**DOCUMENT EXCERPT**
Neuronal COX-2 expression in the time controls

Neuronal COX-2 expression in the naïve animals was similar to our previous observations and showed marked regional differences: the highest percentages of COX-2-positive neurons were observed in the frontal and parietal cortices as described previously22. However, this regional expression pattern appeared markedly changed in the 24-h time controls, as COX-2 expression was significantly reduced in all neocortical regions compared with the naïve or 4-h survival animals (Figure 1). This reduction was found to be limited to the cortex, as the ratio of COX-2-immunopositive neurons remained unchanged in the hippocampus (Figure 1).

Figure 1
figure 1

The ratio of neocortical COX-2-immunopositive neurons decreased over time under normoxic conditions in anesthetized time control animals. In the different cortical lobes, the percentages of COX-2-immunopositive cells determined in samples from naïve animals (brains harvested immediately after anesthesia, n=5) and from normoxic time controls with 4 h of survival after anesthesia (n=12) displayed similar COX-2 expression in accordance with previous data showing regional differences22. However, the percentage of COX-2-immunopositive neurons in the 24 h survival time control group (n=14) was significantly reduced compared with those of both the naïve and the 4 h time control groups in all neocortical regions. Interestingly, this reduction did not affect the CA1 and CA3 hippocampal subfields. (* P<0.05 vs naïve animals, # P<0.05 vs 4 h time control; ANOVA on ranks, Dunn's post hoc test. Bold line, box, and whiskers represent the median, 25th–75th, and 10th–90th percentiles, respectively; black dots are outliers).

**ASSIGNED TASK**
From the passage on neuronal COX-2 expression, repeat everything from "Neuronal COX-2 expression in the time" down to "hippocampus (Figure 1).".

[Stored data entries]
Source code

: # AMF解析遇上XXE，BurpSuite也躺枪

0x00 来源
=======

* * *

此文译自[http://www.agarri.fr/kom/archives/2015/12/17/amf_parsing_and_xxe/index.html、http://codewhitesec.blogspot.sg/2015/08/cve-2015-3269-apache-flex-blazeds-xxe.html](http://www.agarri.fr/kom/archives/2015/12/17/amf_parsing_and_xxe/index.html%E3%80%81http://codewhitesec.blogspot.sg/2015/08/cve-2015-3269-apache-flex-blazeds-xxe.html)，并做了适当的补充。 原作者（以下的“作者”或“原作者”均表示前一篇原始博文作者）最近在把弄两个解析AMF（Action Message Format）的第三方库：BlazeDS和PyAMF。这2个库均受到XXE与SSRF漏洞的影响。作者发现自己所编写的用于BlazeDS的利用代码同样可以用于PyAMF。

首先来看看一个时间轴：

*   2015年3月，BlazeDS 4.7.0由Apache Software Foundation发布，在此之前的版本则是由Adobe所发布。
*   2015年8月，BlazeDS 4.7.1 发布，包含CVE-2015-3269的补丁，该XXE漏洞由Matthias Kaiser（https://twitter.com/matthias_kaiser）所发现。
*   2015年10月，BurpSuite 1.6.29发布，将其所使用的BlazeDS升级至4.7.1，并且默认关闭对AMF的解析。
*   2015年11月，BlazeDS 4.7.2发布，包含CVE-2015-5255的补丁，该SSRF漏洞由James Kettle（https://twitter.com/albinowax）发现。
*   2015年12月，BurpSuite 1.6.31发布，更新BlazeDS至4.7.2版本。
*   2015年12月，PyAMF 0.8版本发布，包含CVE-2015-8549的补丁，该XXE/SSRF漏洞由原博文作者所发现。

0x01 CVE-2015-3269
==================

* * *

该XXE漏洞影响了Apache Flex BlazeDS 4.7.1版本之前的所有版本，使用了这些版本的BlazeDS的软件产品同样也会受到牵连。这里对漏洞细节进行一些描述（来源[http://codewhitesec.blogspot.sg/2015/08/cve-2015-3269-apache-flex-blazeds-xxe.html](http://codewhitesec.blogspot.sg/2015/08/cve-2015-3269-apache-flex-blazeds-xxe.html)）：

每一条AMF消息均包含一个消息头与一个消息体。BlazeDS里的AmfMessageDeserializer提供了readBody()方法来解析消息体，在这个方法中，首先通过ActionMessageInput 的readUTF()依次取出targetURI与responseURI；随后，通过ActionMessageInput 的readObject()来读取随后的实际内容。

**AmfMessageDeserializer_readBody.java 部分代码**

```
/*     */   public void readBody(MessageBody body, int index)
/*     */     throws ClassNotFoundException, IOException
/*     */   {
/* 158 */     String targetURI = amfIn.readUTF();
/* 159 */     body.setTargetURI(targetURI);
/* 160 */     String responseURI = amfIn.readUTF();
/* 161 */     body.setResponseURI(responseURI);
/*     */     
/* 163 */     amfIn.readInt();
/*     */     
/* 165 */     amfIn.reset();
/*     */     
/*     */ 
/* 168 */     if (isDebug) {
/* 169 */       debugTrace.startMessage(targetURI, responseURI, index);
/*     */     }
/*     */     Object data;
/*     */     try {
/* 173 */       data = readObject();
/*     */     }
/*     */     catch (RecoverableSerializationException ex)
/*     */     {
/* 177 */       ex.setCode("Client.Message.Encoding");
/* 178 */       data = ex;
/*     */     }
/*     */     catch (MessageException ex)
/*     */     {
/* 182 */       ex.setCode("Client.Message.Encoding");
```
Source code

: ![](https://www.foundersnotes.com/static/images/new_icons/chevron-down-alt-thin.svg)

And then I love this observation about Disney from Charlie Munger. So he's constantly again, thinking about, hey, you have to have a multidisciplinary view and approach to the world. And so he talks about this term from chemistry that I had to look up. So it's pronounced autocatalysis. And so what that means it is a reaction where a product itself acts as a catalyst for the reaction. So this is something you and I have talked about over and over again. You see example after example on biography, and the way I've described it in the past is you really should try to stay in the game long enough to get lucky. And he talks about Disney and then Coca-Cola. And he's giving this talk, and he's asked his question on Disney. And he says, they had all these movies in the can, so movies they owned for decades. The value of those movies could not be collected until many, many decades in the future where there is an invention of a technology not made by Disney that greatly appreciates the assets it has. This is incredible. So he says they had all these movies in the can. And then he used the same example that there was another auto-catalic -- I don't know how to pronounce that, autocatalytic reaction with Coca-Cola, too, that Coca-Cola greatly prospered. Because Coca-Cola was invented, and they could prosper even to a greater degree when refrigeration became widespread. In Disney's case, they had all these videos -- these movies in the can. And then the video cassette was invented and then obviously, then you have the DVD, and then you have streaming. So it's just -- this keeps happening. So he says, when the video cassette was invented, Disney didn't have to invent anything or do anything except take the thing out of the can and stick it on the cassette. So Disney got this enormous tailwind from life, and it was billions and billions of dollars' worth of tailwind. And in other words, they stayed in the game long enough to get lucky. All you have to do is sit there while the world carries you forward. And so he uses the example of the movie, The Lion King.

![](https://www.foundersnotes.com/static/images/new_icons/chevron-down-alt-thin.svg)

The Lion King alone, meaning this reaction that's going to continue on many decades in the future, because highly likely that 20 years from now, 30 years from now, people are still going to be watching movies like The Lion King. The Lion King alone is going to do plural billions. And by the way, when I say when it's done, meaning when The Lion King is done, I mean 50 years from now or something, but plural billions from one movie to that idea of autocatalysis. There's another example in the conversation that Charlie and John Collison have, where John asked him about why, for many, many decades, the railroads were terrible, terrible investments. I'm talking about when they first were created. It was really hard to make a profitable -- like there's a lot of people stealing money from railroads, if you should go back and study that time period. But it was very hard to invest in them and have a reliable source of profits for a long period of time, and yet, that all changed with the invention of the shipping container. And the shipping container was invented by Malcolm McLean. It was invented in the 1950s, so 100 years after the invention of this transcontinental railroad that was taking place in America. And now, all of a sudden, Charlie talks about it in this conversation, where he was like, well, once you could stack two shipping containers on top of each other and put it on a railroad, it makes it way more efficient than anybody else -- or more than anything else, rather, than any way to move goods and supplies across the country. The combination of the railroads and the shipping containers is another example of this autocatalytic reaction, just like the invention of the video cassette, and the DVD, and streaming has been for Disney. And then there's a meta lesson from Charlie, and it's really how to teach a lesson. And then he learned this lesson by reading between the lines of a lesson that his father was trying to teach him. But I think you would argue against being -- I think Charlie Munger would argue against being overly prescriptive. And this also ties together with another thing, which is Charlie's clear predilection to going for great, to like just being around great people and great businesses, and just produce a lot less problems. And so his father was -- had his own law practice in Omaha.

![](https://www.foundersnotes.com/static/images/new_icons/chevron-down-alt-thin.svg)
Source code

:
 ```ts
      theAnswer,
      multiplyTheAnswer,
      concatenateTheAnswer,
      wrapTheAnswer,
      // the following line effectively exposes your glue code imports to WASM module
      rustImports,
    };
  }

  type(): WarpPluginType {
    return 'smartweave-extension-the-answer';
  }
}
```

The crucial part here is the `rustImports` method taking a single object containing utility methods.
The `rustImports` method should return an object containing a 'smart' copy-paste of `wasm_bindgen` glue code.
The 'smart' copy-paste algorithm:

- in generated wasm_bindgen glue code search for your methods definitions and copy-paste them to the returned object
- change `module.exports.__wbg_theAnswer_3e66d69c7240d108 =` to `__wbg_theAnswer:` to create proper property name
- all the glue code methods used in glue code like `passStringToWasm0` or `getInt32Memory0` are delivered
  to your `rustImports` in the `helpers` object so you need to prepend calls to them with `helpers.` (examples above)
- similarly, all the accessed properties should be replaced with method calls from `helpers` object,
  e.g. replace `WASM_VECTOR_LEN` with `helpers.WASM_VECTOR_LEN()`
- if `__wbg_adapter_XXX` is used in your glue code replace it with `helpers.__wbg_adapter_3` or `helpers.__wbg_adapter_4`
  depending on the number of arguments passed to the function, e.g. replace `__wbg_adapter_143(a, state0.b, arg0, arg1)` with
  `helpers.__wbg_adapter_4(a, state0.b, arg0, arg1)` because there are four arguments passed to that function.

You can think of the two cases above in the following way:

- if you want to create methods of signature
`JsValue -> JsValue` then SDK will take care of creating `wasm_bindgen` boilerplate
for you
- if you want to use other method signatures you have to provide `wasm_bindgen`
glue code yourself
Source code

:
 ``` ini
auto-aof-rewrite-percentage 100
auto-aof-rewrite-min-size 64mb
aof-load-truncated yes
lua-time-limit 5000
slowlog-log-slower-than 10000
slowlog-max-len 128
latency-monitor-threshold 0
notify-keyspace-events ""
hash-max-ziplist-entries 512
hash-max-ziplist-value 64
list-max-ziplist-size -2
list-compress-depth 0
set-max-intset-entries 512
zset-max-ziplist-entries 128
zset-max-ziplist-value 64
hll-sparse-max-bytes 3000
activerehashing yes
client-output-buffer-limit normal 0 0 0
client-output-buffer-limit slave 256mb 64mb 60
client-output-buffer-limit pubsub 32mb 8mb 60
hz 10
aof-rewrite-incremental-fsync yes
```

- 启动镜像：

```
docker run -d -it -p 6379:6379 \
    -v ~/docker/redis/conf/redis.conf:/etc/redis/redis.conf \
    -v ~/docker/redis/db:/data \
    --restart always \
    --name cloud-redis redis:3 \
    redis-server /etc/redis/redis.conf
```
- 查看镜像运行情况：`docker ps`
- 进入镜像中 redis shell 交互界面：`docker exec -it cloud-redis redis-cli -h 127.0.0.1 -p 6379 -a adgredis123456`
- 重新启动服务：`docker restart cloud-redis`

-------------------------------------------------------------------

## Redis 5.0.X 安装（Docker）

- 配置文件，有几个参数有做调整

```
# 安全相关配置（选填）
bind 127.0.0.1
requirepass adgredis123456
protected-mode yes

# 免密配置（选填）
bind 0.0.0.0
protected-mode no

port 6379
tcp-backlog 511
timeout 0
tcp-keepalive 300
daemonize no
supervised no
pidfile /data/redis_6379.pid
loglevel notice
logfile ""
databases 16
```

**WRITTEN ANSWER**
Neuronal COX-2 expression in the time controls

Neuronal COX-2 expression in the naïve animals was similar to our previous observations and showed marked regional differences: the highest percentages of COX-2-positive neurons were observed in the frontal and parietal cortices as described previously22. However, this regional expression pattern appeared markedly changed in the 24-h time controls, as COX-2 expression was significantly reduced in all neocortical regions compared with the naïve or 4-h survival animals (Figure 1). This reduction was found to be limited to the cortex, as the ratio of COX-2-immunopositive neurons remained unchanged in the hippocampus (Figure 1).